Les années 1990 marquent le retour de l'Inserm vers les préoccupations de la clinique, mais dans la perspective d'une recherche médicale que bouleversent le développement des biotechnologies et les avancées de la génétique moléculaire. Ce mouvement trouve son impulsion du côté de la Santé et de la direction de l'AP-HP où s'élabore un 'Programme hospitalier pour la recherche clinique'. A l'instigation d'un professeur du Collège de France, le cardiologue Pierre Corvol, l'Inserm installe alors un dispositif de 'Centres d'investigations cliniques' dans des CHU et des Centres hospitaliers régionaux, tandis que le retour des cliniciens à la direction de l'Inserm s'incarne en 1996 avec la nomination de Claude Griscelli PU-PH à l'hôpital Necker, puis de Christian Bréchot en 2001. En fait, la recherche médicale a profondément changé de nature depuis l'installation de l'Inserm une quarantaine d'années plus tôt. Elle recouvre désormais un ensemble qui s'étend des sciences sociales et de la science des populations aux investigations les plus pointues de l'imagerie fonctionnelle et de la  génétique moléculaire. En 1999, l'un de ses plus remarquables aboutissement est l'implantation de cellules souches chez des nouveaux-nés victimes d'une déficience gravissime des défenses immunitaires, réalisée par Alain Fischer et Marina Cavazzano-Calvo à l'hôpital Necker. Au vrai, la recherche médicale d'aujourd'hui ne se distingue plus guère de la recherche biologique de pointe, si ce n'est qu'elle doit s'assurer de son innocuité auprès de malades réunis au sein d'associations devenues des partenaires actifs de la démocratie sanitaire. 

  

L'Inserm au début du XXI° siècle

Doté d'un budget de 953 M€ (sur une dotation globale de 5 Md€ aux EPST), l'Inserm regroupe 259 unités de recherche, 54 centres d'investigations cliniques et 61 contrats 'Atip-Avenir' destinés à des jeunes chercheurs responsables d'un projet de recherche innovant. A son effectif, il compte 9000 agents, dont 5000 chercheurs et 4000 hospitalo-universitaires (sur un total d'environ 68 000 emplois dans la recherche publique). La part de ses publications représente plus de 13% des publications françaises, tous domaines de recherches confondus.

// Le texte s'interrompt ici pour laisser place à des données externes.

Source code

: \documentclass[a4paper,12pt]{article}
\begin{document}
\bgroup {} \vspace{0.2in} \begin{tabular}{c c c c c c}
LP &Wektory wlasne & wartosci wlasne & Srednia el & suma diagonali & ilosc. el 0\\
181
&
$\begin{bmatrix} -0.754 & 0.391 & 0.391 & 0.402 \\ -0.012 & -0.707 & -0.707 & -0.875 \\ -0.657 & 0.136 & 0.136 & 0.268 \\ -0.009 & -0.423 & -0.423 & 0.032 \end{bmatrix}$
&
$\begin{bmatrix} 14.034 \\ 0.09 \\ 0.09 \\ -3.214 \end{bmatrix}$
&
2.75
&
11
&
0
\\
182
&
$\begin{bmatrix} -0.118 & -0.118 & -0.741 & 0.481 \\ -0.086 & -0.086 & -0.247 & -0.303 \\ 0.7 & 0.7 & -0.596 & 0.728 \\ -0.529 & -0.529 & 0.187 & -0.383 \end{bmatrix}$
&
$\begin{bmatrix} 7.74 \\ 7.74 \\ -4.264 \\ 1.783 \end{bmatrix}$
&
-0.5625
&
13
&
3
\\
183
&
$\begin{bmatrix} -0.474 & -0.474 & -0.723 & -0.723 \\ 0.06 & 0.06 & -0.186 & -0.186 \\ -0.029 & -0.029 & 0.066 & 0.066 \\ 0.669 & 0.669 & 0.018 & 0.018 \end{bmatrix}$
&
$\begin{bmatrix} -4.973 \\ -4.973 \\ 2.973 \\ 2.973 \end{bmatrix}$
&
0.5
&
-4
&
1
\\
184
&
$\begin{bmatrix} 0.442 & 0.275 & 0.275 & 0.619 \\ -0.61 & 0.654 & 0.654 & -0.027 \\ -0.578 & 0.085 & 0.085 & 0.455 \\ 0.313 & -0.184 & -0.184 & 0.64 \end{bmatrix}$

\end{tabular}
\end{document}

 Voir aussi 'Le point sur les indicateurs de la recherche médicale en France disponibles en 2010' par L. Esterle

 

Les années 2000, l'Alliance nationale pour les sciences de la vie et de la santé (AVIESAN)

Au début du nouveau siècle, mus par le souci d'améliorer sa place dans la compétition internationale, les pouvoirs publics cherchent à moderniser le fonctionnement de la recherche française. L'Inserm continue d'osciller entre l'intégration dans le dispositif global de la recherche publique, comme c'est le cas en Allemagne pour l'Institut Max Planck pour la recherche médicale et la préservation d'une identité propre comme celles du Medical Research Council britannique ou des National Institutes of Health américains. Placé à la tête de l'organisme en 2007 à la suite de la démission de Christian Bréchot, André Syrota qui a dirigé les sciences du vivant au Commissariat atomique où il a fortement développé les biotechnologies médicales, propose d'inscrire l'Inserm au sein d'une 'Alliance pour les sciences de la vie' (Aviesan) destinée à coordonner l'activité des grands organismes publics, CEA, CNRS, Inserm, Institut Pasteur, INRIA, CHU, etc. impliqués dans la recherche en sciences de la vie. Pour cela, avec l'assistance de Thierry Damerval, dix instituts thématiques (ITMO) sont installés au sein de la nouvelle Alliance : Neurosciences, Cancer, Microbiologie, Circulation et métabolisme, Immunologie, Santé publique, Biotechnologies, Biologie moléculaire et structurale, Biologie cellulaire et développement, Génétique génomique et bioinformatique.